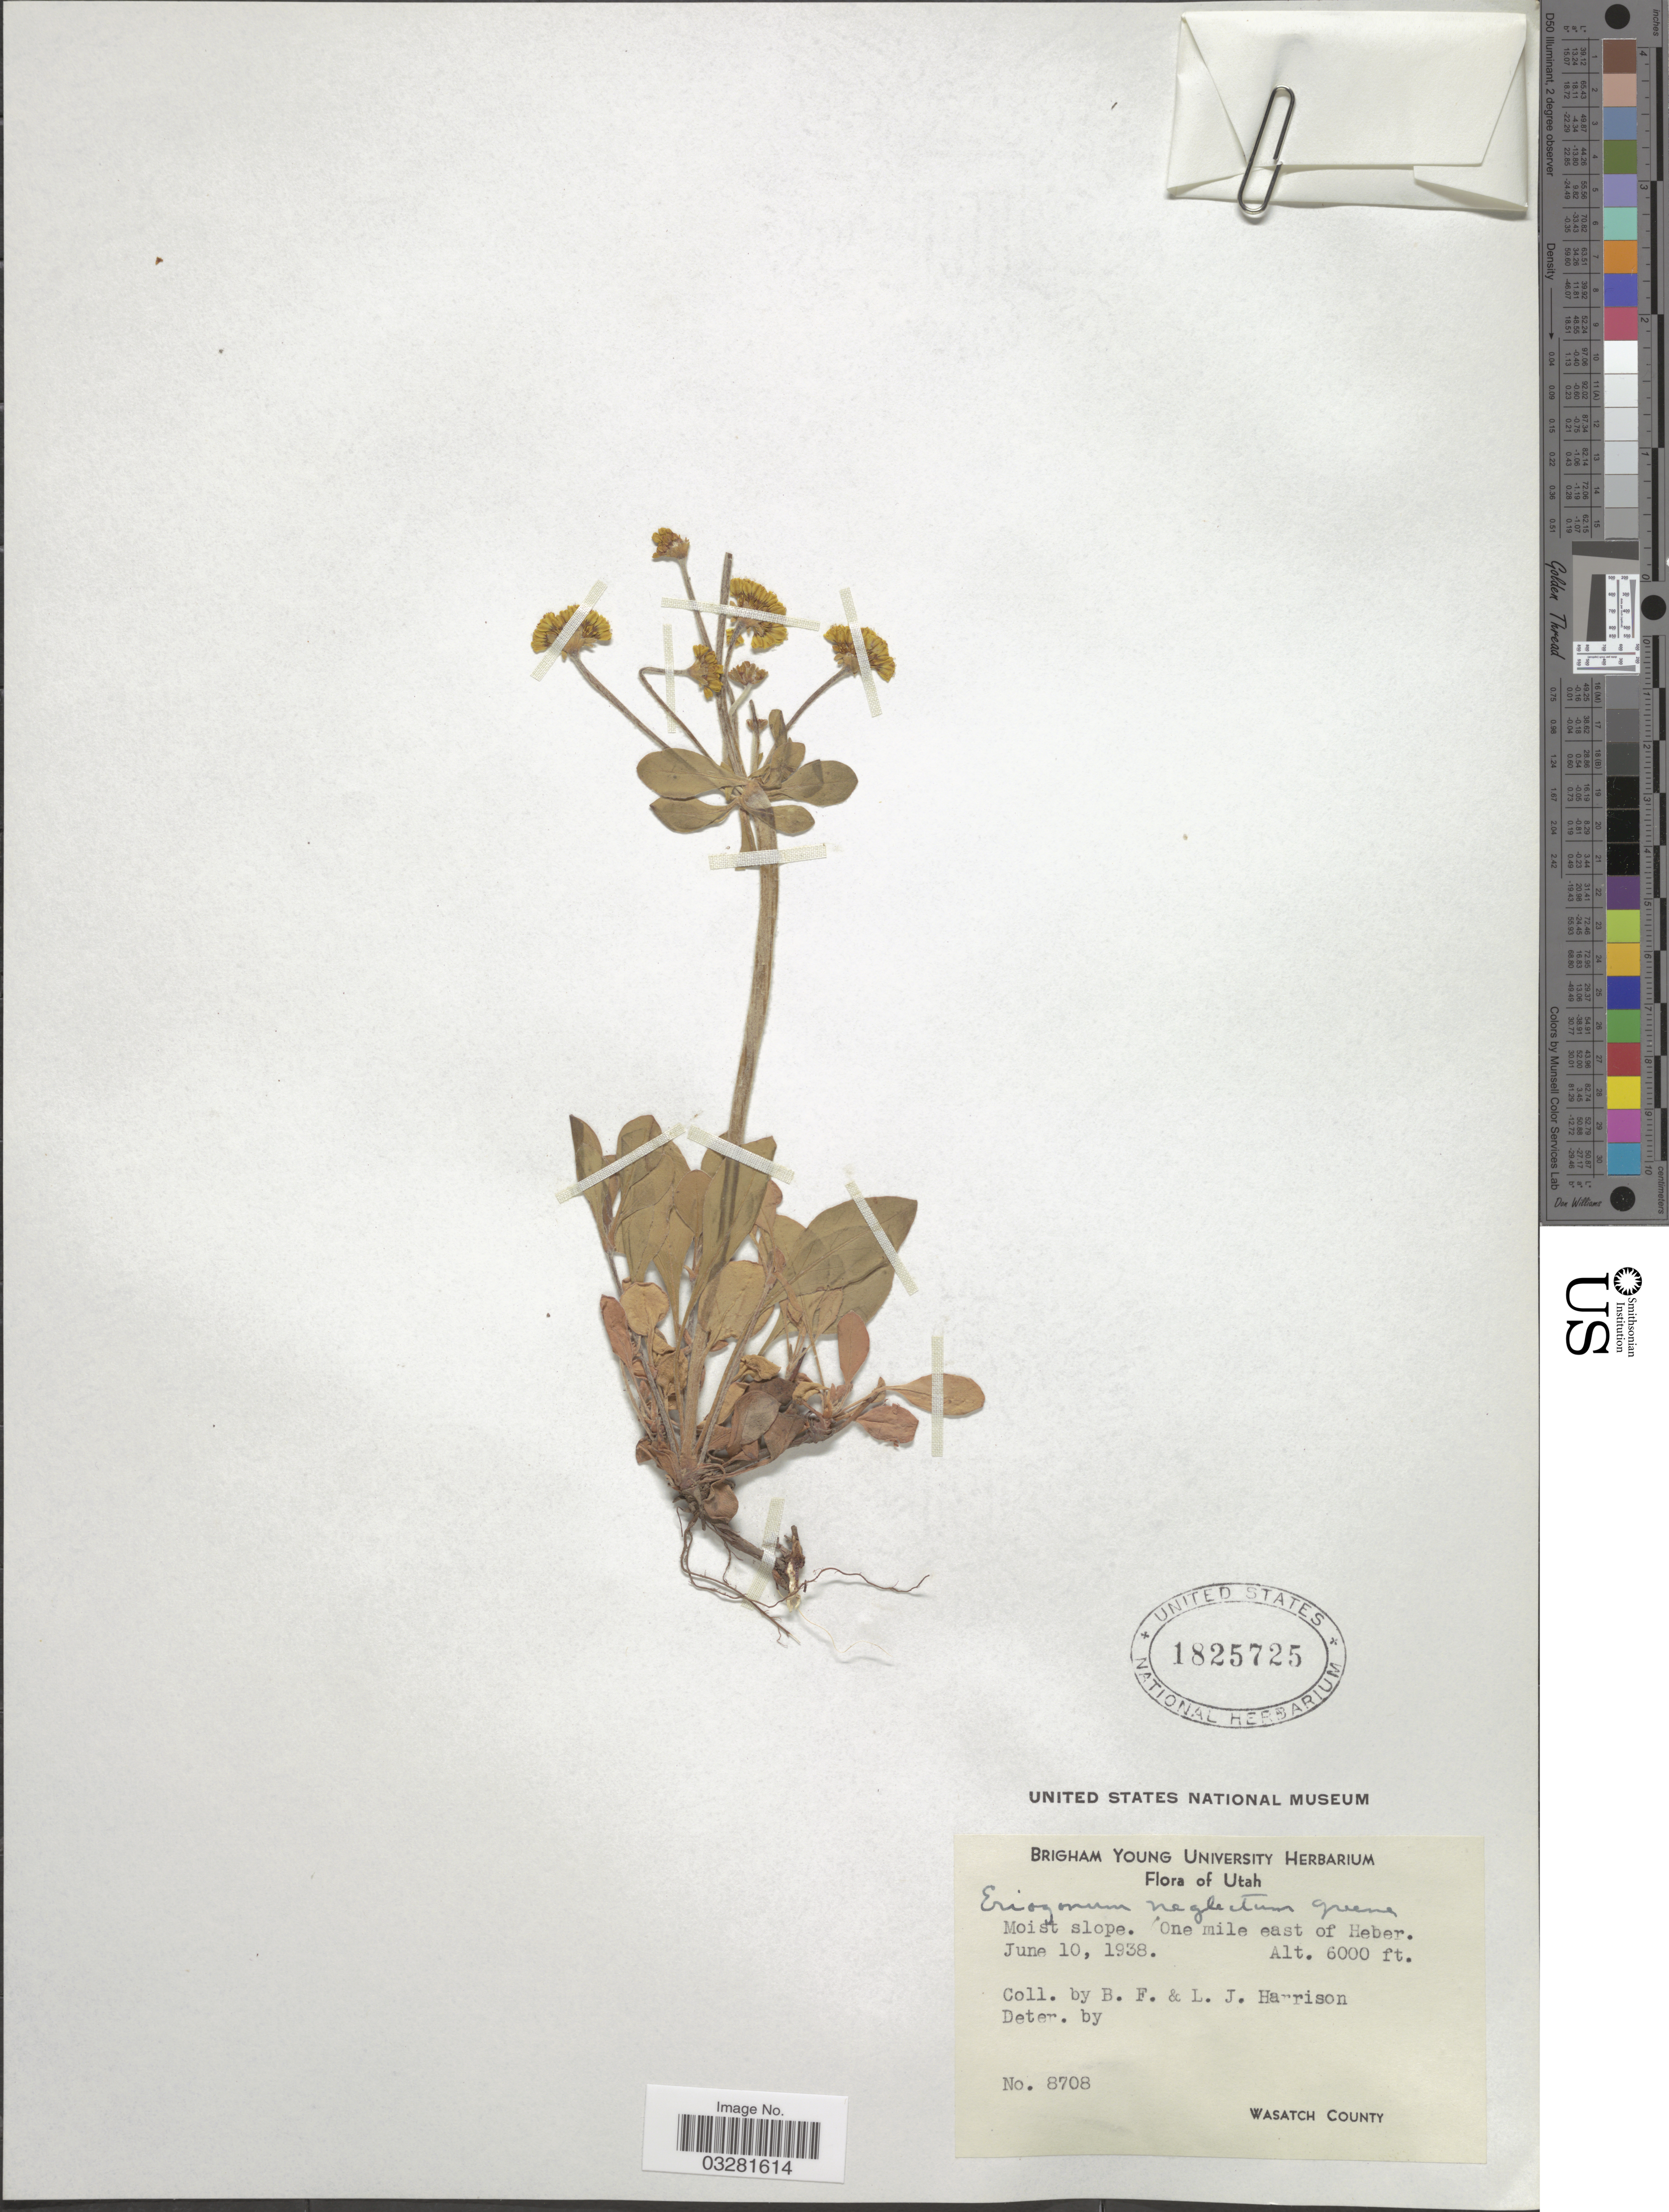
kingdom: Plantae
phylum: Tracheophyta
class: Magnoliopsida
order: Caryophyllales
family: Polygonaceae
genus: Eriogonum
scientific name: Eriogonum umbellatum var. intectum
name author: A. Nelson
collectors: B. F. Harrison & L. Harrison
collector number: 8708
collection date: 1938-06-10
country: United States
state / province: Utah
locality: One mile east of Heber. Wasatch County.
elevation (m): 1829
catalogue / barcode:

- **Goal of the exercise**
Quote the lines above word for word, leaving out the pictures.

- **Final result**
kingdom: Plantae
phylum: Tracheophyta
class: Magnoliopsida
order: Caryophyllales
family: Polygonaceae
genus: Eriogonum
scientific name: Eriogonum umbellatum var. intectum
name author: A. Nelson
collectors: B. F. Harrison & L. Harrison
collector number: 8708
collection date: 1938-06-10
country: United States
state / province: Utah
locality: One mile east of Heber. Wasatch County.
elevation (m): 1829
catalogue / barcode:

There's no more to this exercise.